Young wife, young wife,
Bolt and bar your door,
For though the devil may be asleep now
He's likely to wake up!
More castanets, more shouts, another fanfare.
Now the drop curtain rises and the full orchestra begins to play. There are three principal characters: a young miller, his pretty wife, and the corregidor--a local magistrate. Part I begins at about 2:00 in the afternoon. The miller is trying to train his blackbird in a cage to tell time. The bird insists on chirping three or four times. The wife approaches and shows the blackbird a grape. The bird immediately chirps twice and gets the grape. The couple dance to celebrate their domestic bliss. The miller fetches a bucket of water, with an insistantly squeaky mechanism portrayed in the orchestra. A slow march rhythm starts with drums and bass instruments: the corregidor enters with his wife and retinue. He wears a cape and three-cornered hat as symbols of his authority and takes himself far too seriously. The procession continues and exits, though the corregidor has noticed the pretty young wife. She begins a solo dance, during which the corregidor (portrayed by the principal bassoon) sneaks in again, thoroughly smitten with the wife. A fandango begins, during which the wife tempts the corregidor with grapes, keeping them just out of reach. The corregidor plays along and winds up falling on his face. He leaves angrily, while the miller continues the fandango with his wife.

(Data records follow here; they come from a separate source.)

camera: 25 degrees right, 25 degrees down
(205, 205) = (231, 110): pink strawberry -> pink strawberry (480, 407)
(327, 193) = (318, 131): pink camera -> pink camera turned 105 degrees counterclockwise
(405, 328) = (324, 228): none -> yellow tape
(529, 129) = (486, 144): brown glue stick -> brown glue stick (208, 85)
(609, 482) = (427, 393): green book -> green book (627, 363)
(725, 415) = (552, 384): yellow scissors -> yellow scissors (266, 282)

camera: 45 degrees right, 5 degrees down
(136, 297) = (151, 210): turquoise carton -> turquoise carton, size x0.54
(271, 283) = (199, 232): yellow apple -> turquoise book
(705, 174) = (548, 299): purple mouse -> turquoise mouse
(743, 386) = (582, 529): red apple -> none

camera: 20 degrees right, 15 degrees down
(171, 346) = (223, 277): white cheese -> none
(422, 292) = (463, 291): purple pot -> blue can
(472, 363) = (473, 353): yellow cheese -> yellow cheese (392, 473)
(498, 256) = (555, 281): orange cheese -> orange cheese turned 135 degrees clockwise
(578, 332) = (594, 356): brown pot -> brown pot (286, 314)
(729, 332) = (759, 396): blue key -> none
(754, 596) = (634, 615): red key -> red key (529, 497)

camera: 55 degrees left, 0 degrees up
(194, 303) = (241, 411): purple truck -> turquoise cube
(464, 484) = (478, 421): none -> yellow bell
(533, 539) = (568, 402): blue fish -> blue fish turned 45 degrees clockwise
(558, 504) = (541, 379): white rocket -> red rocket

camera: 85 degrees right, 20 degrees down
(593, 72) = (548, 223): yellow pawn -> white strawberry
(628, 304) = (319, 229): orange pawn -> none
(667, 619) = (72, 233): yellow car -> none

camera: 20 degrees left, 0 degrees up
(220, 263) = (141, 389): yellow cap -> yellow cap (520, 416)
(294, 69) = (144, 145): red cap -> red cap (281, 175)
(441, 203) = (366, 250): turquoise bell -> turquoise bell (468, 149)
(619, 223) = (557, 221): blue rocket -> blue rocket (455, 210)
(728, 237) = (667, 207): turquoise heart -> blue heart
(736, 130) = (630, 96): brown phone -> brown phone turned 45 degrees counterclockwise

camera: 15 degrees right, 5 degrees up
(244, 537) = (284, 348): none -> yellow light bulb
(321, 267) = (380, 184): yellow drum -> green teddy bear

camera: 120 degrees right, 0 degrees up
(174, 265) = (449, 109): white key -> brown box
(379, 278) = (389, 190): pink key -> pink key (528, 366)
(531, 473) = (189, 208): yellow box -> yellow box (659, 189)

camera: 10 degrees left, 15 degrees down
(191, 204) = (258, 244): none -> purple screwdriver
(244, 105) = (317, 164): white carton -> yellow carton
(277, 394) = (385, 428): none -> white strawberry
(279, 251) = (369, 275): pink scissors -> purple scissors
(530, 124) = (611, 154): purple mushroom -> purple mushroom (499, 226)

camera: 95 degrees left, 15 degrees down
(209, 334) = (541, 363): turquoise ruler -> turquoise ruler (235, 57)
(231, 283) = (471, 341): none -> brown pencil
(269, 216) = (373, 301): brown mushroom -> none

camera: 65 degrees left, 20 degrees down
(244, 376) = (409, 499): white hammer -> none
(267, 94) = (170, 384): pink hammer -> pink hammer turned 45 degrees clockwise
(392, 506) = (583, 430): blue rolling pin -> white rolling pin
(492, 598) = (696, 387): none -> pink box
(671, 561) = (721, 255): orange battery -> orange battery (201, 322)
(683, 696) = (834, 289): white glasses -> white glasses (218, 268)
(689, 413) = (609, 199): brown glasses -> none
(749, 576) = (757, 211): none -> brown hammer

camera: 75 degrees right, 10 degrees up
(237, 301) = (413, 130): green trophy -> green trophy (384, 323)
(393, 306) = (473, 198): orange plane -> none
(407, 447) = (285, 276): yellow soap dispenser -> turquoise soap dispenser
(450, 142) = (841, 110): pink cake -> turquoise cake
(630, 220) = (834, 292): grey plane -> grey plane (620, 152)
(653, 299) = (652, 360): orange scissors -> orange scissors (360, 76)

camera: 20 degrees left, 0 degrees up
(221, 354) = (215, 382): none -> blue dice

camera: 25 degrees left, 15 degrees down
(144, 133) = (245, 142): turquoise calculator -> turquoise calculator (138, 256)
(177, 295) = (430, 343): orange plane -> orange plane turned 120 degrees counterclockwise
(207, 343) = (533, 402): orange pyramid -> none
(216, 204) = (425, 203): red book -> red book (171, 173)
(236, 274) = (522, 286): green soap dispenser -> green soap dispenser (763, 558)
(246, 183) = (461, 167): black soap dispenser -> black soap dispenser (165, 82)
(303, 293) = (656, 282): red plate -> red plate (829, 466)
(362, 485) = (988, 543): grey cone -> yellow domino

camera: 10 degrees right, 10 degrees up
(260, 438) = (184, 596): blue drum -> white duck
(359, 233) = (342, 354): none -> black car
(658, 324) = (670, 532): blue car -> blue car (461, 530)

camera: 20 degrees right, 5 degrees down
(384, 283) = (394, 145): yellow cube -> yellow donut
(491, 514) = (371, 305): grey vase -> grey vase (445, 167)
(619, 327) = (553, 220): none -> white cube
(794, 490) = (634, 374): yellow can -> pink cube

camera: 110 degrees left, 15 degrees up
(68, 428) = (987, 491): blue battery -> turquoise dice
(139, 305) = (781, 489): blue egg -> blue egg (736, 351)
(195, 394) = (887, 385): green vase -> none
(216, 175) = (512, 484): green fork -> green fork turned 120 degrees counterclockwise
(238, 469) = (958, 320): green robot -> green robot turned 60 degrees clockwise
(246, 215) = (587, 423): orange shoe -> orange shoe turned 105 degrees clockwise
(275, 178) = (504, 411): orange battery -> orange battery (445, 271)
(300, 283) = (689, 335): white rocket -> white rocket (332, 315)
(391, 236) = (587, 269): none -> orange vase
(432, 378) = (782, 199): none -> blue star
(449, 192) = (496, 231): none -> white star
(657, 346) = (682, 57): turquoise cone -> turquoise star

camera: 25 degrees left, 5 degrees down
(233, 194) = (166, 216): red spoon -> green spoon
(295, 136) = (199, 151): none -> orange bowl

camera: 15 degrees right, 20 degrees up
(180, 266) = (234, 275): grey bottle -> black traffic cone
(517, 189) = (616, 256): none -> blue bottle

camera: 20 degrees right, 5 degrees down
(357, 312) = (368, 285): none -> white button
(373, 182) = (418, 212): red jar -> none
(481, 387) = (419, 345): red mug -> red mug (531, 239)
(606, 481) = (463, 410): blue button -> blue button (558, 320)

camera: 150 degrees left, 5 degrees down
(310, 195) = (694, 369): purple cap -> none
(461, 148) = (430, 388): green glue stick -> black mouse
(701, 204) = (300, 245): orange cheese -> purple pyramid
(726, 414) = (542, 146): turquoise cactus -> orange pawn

Part II takes place that night. It is St. John's Eve, or Midsummer's Eve. Neighbors have gathered at the mill to celebrate and are dancing a seguidilla. The miller dances a farruca, started by flourishes on the horn and English horn. As the party breaks up, two alguacils (the corregidor's policemen) arrive and knock on the door to an amusing quotation of the opening of the Beethoven Fifth Symphony. They arrest the miller on trumped-up charges and take him to jail. The wife is left distressed and alone. A woman's voice is heard again:
Por la noche canta il cuco
advirtiendo a los casados
que corran bien los cerrojos,
que el diablo está desvelado.
Por la noche canta il cuco:
¡Cucú, cucú!
At night the cuckoo sings,
warning married men
to lock up well,
for the devil is on the prowl.
At night the cuckoo sings:
Cuckoo! Cuckoo!
A cuckoo clock strikes nine, assisted by the blackbird. The corregidor returns and begins a court dance in the old style for the wife, the beat marked by castanets. He falls into the mill stream, the splash eloquently portrayed by the orchestra. The wife fearfully flees. The corregidor removes his wet clothes, drapes them over a chair to dry, and falls asleep on the bed, drawing the curtain. The miller has escaped from the jail and returns to see the drawn curtain and the corregidor's clothes. The miller puts on the corregidor's clothes, leaving his own draped on the chair. He writes on the wall, "Your wife is as beautiful as mine," and runs off to court her. When the corregidor comes to, he can only put on the miller's clothes. The alguacils rush in looking for the miller, see their boss in the miller's clothes, and dutifully drag him back to the jail. In the ensuing confusion, the miller and his wife are reunited. The neighbors come by to see what is going on, and the ballet concludes with a jota celebrating the young couple and St. John's Eve.